Cette recension a été publiée dans le numéro d’hiver 2020-2021 de Politique étrangère (n° 4/2020). Laure de Rochegonde, chercheuse au Centre des études de sécurité de l’Ifri, propose une analyse de l’ouvrage dirigé par Amélie Férey, Assassinats ciblés. Critique du libéralisme armé (CNRS Éditions, 2020, 368 pages).

Si le fait d’abattre un ennemi n’est pas nouveau, la conduite de la guerre au XXIe siècle a vu l’émergence de tactiques visant à l’éliminer avant même qu’il n’attaque. Ces opérations d’assassinats ciblés ne sont toutefois pas respectueuses du cadre légal international. Pourquoi une pratique considérée comme illégale a-t‑elle été adoptée par des États censés placer le respect du droit international au cœur de leur politique étrangère ? C’est cette énigme que s’attache à résoudre Amélie Férey, chercheuse en science politique au Centre de recherches internationales de Sciences Po (CERI), dans cet ouvrage issu des recherches et des enquêtes de terrain menées pour sa thèse de doctorat.

Initialement très controversés, les assassinats ciblés sont devenus une pratique courante dans un paysage stratégique contemporain marqué par l’avènement de la « guerre contre le terrorisme ». Ainsi François Hollande a-t‑il reconnu que la France avait mené des opérations « homo » (pour homicide) au cours de son mandat contre des chefs djihadistes. En 2019, l’armée française s’est en outre dotée de drones armés, très prisés pour les opérations de targeted killing.
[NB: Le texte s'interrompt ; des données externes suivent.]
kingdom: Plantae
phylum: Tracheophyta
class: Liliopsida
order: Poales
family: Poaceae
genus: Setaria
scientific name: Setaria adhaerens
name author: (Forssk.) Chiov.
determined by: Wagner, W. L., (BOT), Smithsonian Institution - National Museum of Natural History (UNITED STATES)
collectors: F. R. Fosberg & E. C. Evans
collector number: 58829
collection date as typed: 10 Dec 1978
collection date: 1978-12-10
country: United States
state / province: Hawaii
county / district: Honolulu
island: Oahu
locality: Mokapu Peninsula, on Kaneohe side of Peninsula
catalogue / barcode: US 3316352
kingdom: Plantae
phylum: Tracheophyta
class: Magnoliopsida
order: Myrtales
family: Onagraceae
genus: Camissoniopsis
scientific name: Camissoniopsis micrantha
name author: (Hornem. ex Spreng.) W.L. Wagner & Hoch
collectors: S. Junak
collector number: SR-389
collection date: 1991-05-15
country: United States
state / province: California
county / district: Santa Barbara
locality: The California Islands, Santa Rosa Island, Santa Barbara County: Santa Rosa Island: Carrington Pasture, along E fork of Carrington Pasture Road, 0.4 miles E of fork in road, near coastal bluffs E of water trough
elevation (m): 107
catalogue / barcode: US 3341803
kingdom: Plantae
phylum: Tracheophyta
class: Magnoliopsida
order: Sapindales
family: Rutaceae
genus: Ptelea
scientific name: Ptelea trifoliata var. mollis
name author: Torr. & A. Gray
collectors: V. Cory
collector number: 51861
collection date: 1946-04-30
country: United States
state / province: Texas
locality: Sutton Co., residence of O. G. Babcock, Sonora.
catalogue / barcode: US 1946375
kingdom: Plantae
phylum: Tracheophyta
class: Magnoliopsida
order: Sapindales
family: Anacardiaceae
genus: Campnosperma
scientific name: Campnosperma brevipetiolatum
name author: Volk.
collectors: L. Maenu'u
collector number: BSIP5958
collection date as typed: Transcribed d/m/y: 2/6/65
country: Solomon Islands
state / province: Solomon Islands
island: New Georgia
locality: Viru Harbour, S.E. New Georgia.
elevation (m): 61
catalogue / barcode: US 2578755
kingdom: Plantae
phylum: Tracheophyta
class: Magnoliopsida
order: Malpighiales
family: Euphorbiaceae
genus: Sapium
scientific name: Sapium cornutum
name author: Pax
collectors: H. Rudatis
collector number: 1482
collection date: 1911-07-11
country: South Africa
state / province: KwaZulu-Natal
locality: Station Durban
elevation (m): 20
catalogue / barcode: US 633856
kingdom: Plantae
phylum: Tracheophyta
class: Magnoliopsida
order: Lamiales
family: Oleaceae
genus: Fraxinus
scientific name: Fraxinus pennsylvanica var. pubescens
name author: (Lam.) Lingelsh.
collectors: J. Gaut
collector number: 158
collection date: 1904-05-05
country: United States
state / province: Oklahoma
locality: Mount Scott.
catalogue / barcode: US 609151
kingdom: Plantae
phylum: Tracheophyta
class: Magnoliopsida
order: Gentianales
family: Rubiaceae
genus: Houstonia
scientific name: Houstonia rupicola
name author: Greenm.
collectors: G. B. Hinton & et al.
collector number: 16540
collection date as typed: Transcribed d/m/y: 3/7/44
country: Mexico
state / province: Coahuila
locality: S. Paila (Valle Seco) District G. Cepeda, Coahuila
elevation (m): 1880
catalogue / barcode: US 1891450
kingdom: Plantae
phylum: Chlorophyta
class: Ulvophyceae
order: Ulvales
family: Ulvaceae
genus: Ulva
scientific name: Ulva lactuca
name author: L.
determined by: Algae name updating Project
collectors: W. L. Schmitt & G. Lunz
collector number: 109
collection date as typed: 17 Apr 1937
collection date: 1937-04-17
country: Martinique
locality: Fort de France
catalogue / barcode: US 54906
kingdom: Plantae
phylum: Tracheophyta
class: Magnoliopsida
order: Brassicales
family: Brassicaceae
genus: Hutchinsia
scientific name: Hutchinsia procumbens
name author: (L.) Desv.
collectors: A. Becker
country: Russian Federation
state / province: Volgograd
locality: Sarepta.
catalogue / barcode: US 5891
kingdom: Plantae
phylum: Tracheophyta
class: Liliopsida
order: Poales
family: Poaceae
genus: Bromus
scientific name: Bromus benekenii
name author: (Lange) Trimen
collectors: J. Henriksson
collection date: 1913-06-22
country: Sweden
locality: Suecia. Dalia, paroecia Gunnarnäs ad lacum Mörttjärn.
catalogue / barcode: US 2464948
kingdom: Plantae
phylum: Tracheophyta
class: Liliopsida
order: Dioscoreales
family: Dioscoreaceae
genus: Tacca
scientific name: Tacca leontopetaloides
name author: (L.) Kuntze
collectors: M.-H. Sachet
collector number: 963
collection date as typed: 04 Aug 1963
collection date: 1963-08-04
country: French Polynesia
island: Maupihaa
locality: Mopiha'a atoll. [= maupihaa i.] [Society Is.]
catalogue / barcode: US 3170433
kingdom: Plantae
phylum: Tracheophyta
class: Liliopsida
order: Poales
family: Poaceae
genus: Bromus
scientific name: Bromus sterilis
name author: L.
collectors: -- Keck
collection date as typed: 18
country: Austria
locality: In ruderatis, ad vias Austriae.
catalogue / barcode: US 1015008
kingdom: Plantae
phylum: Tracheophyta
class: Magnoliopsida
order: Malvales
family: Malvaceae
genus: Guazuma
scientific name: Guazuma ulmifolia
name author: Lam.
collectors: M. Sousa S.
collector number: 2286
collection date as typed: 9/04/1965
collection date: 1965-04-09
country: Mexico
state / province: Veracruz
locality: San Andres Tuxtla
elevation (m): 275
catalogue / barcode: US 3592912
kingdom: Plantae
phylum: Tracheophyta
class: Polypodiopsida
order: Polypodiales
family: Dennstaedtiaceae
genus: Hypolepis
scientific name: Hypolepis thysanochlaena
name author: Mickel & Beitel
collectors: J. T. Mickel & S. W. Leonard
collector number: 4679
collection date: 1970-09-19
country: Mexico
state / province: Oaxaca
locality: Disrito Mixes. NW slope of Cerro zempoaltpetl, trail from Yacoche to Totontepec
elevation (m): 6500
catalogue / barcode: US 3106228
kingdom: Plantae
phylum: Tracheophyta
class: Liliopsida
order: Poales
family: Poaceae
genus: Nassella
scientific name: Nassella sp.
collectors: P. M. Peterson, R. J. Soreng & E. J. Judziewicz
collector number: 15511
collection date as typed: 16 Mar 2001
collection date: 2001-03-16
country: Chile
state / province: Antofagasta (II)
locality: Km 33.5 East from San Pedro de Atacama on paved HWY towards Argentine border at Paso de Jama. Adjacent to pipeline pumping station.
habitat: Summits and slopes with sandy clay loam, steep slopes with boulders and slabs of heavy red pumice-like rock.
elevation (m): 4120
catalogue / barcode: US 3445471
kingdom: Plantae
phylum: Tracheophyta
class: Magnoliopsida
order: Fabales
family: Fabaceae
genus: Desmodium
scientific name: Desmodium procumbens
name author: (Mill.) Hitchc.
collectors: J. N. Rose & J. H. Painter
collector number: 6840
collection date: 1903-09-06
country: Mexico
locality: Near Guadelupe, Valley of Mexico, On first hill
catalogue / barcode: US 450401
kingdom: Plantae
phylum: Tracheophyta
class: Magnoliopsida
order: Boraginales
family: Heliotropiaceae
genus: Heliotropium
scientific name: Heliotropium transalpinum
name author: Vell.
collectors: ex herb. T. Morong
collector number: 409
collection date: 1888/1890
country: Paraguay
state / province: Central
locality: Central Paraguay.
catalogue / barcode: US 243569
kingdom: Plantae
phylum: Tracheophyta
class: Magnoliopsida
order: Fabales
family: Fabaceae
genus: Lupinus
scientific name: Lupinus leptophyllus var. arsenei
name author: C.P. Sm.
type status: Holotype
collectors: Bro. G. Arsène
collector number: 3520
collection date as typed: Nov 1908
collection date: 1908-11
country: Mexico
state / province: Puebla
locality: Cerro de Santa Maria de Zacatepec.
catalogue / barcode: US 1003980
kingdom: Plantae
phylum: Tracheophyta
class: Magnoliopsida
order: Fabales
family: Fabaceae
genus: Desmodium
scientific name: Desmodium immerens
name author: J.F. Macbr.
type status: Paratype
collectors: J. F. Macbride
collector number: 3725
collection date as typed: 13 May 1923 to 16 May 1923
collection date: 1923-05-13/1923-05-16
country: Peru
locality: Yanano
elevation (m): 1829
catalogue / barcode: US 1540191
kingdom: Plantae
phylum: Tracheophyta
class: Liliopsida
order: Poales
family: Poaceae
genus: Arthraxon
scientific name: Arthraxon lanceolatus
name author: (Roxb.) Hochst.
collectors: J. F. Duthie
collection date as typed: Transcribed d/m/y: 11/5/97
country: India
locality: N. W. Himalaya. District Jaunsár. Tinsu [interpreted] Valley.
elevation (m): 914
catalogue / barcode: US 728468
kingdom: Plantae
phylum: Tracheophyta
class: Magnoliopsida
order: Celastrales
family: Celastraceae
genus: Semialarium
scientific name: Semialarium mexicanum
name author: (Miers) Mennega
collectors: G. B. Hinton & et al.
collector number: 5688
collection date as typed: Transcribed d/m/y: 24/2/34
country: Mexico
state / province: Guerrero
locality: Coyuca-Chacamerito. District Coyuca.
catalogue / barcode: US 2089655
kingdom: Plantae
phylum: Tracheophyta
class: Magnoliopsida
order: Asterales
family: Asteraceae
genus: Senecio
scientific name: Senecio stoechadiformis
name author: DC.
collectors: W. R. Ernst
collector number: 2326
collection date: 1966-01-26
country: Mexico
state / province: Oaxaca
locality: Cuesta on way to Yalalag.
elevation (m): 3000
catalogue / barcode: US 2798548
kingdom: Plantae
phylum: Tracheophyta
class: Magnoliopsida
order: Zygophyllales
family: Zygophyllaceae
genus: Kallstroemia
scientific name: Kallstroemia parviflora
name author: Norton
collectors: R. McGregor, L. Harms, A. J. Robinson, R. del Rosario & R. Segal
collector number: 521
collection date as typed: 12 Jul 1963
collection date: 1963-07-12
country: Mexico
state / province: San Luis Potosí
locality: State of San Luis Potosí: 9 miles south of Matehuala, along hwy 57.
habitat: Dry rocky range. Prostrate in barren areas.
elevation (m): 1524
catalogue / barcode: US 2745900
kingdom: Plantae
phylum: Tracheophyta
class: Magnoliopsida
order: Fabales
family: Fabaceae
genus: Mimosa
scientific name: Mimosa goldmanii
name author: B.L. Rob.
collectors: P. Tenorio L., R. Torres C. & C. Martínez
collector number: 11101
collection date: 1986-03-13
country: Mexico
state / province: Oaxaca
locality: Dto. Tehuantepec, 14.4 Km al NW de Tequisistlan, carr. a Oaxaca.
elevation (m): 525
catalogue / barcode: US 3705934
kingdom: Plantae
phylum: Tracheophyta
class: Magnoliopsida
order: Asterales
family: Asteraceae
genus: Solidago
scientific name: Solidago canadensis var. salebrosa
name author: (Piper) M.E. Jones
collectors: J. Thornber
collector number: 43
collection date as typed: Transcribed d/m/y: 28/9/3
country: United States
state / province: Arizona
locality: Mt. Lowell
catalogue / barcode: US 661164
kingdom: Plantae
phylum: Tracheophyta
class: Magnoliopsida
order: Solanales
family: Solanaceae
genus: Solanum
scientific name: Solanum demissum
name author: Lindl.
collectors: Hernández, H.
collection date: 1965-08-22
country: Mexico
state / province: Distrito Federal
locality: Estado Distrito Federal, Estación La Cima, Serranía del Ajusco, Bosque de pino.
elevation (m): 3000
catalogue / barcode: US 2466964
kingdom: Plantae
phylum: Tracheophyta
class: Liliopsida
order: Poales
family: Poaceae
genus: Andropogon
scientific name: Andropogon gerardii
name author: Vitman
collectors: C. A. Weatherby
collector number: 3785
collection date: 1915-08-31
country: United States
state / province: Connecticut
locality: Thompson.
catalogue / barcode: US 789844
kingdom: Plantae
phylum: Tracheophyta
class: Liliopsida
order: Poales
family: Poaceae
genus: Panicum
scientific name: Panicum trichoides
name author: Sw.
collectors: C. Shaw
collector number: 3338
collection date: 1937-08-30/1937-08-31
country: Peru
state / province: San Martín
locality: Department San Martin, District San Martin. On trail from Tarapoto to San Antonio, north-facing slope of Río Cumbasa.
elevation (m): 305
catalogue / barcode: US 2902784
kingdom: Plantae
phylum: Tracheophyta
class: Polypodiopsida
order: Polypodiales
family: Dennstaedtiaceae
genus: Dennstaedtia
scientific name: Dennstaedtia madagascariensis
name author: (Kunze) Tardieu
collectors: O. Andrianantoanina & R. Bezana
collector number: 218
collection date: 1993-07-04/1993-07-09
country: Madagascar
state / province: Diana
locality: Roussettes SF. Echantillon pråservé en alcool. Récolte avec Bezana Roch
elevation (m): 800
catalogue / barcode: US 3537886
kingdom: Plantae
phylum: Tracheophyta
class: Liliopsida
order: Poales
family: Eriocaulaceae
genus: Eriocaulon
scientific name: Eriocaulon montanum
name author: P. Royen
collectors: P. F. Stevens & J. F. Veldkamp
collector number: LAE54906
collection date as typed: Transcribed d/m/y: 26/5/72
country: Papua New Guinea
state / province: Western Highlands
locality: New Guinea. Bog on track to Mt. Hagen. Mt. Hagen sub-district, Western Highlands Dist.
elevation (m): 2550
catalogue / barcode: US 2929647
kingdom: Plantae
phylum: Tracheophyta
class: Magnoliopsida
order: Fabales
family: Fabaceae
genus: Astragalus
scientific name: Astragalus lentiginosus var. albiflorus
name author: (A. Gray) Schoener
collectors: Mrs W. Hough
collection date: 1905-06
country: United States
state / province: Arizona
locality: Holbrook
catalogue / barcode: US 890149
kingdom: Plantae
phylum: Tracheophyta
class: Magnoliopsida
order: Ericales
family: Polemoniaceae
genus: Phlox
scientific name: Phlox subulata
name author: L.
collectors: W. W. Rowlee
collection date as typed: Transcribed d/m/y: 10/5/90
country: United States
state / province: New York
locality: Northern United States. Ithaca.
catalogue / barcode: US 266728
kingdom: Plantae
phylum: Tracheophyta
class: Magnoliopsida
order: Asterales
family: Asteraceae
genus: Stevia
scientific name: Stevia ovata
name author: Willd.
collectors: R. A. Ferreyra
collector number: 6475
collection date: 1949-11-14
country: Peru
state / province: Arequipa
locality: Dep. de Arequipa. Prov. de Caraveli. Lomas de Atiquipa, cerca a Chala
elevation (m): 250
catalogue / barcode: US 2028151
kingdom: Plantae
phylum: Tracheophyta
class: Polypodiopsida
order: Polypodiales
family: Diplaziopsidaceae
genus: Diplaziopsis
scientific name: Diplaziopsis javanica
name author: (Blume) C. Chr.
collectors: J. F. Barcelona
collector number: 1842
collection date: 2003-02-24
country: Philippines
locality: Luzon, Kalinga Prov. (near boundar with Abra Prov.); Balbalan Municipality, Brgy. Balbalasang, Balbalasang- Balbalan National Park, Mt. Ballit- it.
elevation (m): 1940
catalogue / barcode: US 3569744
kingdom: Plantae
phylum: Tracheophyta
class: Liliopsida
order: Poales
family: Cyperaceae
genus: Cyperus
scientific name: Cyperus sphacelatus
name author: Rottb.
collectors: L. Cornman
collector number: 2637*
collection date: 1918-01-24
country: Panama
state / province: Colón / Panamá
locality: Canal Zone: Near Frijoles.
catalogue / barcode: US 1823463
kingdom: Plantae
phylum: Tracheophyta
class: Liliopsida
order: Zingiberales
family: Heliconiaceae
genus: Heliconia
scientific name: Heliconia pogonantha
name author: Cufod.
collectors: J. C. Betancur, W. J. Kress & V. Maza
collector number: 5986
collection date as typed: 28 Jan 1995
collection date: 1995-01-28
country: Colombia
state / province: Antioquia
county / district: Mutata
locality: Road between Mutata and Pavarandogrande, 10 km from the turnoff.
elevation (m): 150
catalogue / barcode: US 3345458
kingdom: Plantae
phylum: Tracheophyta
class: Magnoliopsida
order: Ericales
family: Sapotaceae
Pour comprendre la manière dont les démocraties sont parvenues à faire accepter ce droit de tuer, l’auteur examine les arguments mobilisés par les gouvernements américains et israéliens – qui en sont les figures de proue – depuis le début des années 2000. La légitimation de ces frappes, explique-t‑elle, est symptomatique d’un changement dans l’art de la guerre et fait intervenir quatre aspects de la légitimité : les aspects traditionnel, formel, conséquentialiste et substantiel. Une violence politique serait légitime à condition qu’elle respecte la tradition guerrière, qu’elle n’aille pas à l’encontre des régulations légales, qu’elle permette d’obtenir des résultats satisfaisants, et qu’elle puisse faire l’objet de contrôles, en particulier démocratiques. Les régimes libéraux que sont Israël et les États-Unis s’autorisent donc à perpétrer des assassinats ciblés parce qu’ils estiment que ceux-ci sont conformes au droit (c’est-à-dire qu’ils sont légaux), qu’ils engendrent un bien-être général supérieur au coût humain qui les accompagne (qu’ils sont par conséquent utiles), et qu’ils peuvent se justifier moralement (ils sont dès lors considérés comme moraux).

Comme le souligne Frédéric Gros dans sa préface, l’intérêt de cet ouvrage tient aussi à ce que l’auteur, sans condamner les assassinats ciblés, fragilise les argumentations visant à les légitimer. Ce faisant, elle aide le lecteur à se repérer dans les grands débats qui entourent cette pratique. Tient-elle de la frappe punitive ou de la guerre préventive ? A-t‑elle un rôle dissuasif et lutte-t‑elle efficacement contre la menace terroriste ? Cette analyse, si elle se fonde sur les cas américain et israélien, est aussi intéressante pour saisir les ambivalences de la position française sur le sujet.

Alors que l’exécution par un drone américain du général iranien Qassam Soleimani en janvier 2020 a donné lieu à de vifs débats, cet ouvrage apparaîtra essentiel à tous ceux qui veulent comprendre les procédés par lesquels certains États s’autorisent à « éliminer l’ennemi avant qu’il ne nuise ». Il éclaire les évolutions et les reformulations de la violence légitime en démocratie libérale, à l’aune de la « guerre contre le terrorisme ».